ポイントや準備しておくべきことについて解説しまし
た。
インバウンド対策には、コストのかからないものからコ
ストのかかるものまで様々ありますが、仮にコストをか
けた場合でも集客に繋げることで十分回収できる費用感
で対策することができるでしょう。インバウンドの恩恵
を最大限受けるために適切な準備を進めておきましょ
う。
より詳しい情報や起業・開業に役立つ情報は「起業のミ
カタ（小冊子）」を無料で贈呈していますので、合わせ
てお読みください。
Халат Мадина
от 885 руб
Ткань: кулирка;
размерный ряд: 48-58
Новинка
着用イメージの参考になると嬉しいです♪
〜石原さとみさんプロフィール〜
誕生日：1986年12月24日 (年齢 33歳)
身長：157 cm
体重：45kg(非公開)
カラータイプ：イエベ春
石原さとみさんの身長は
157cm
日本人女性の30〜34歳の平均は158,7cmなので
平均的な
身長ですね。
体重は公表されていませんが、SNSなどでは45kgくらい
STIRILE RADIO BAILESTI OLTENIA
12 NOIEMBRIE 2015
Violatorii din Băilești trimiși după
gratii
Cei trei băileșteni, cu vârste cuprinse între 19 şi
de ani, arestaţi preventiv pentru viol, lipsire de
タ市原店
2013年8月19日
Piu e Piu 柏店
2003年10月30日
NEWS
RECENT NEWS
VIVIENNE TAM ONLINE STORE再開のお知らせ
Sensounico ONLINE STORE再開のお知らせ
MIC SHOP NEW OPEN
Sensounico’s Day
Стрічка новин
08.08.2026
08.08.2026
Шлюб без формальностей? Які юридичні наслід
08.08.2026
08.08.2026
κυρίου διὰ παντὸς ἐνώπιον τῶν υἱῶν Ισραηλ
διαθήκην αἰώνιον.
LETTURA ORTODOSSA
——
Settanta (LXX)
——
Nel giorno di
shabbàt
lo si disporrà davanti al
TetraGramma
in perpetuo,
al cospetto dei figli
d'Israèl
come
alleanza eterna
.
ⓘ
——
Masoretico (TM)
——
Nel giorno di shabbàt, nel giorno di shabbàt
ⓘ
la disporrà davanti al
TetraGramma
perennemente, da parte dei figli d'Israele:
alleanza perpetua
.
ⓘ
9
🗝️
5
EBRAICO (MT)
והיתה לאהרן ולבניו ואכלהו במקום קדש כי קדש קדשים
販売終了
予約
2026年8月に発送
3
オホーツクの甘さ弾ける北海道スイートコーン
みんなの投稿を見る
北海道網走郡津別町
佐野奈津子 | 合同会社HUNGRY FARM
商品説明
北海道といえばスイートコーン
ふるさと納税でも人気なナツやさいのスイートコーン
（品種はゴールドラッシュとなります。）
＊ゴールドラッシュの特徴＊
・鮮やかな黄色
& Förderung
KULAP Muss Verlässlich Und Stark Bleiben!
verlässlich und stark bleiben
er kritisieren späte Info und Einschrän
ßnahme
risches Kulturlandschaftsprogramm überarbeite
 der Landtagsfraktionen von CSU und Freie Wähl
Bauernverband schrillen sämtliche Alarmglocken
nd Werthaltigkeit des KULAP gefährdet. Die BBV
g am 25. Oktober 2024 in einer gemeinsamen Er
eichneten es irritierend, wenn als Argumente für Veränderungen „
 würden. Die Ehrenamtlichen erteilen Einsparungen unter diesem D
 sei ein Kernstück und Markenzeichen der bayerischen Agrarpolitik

^^^^^^^^^^^^^^^^

Work task:
Count the lines in the entries above that contain the string "alleanza". Reply with the number alone.

Output for this task:
2